- Source records -
#####
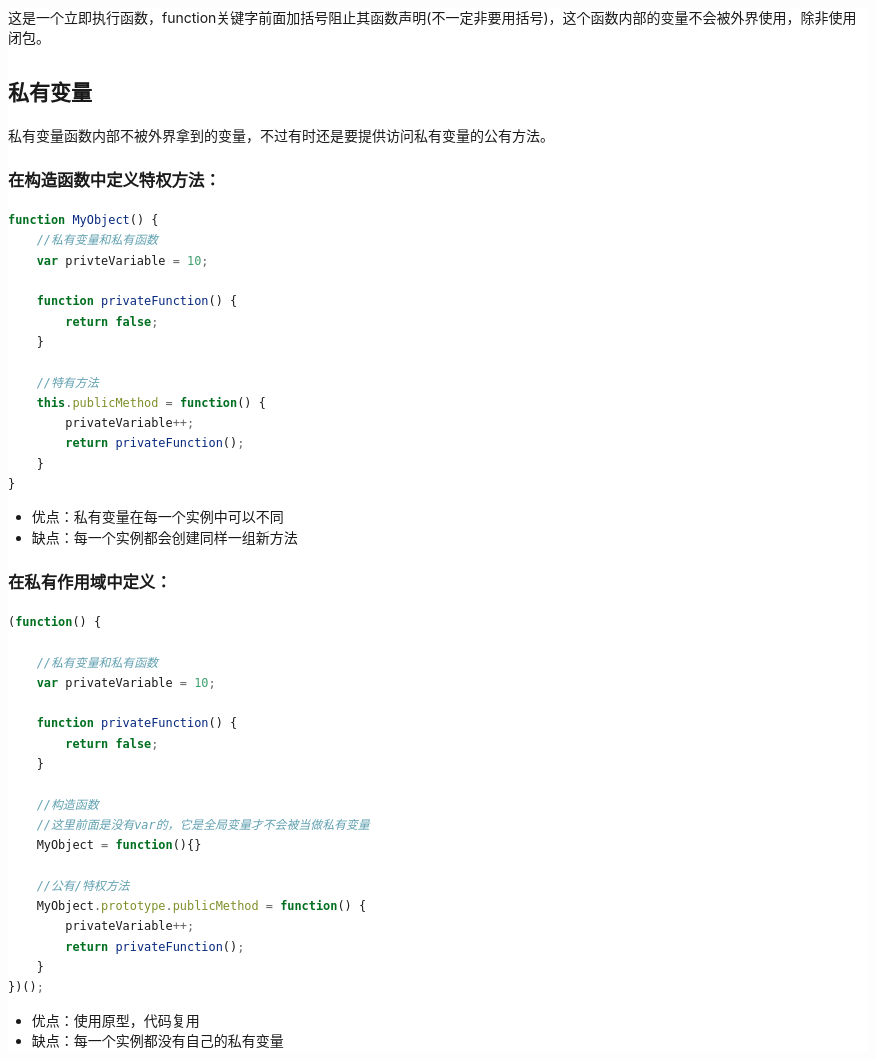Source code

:这是一个立即执行函数，function关键字前面加括号阻止其函数声明(不一定非要用括号)，这个函数内部的变量不会被外界使用，除非使用闭包。

## 私有变量

私有变量函数内部不被外界拿到的变量，不过有时还是要提供访问私有变量的公有方法。

### 在构造函数中定义特权方法：

```javascript
function MyObject() {
	//私有变量和私有函数
	var privteVariable = 10;

	function privateFunction() {
		return false;
	}

	//特有方法
	this.publicMethod = function() {
		privateVariable++;
		return privateFunction();
	}
}
```

* 优点：私有变量在每一个实例中可以不同
* 缺点：每一个实例都会创建同样一组新方法

### 在私有作用域中定义：

```javascript
(function() {

	//私有变量和私有函数
	var privateVariable = 10;

	function privateFunction() {
		return false;
	}

	//构造函数
	//这里前面是没有var的，它是全局变量才不会被当做私有变量
	MyObject = function(){}

	//公有/特权方法
	MyObject.prototype.publicMethod = function() {
		privateVariable++;
		return privateFunction();
	}
})();
```

* 优点：使用原型，代码复用
* 缺点：每一个实例都没有自己的私有变量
#####
- What to produce -
Whenever a line of the data includes "MyObject", copy that line.

- Exercise solution -
function MyObject() {
	MyObject = function(){}
	MyObject.prototype.publicMethod = function() {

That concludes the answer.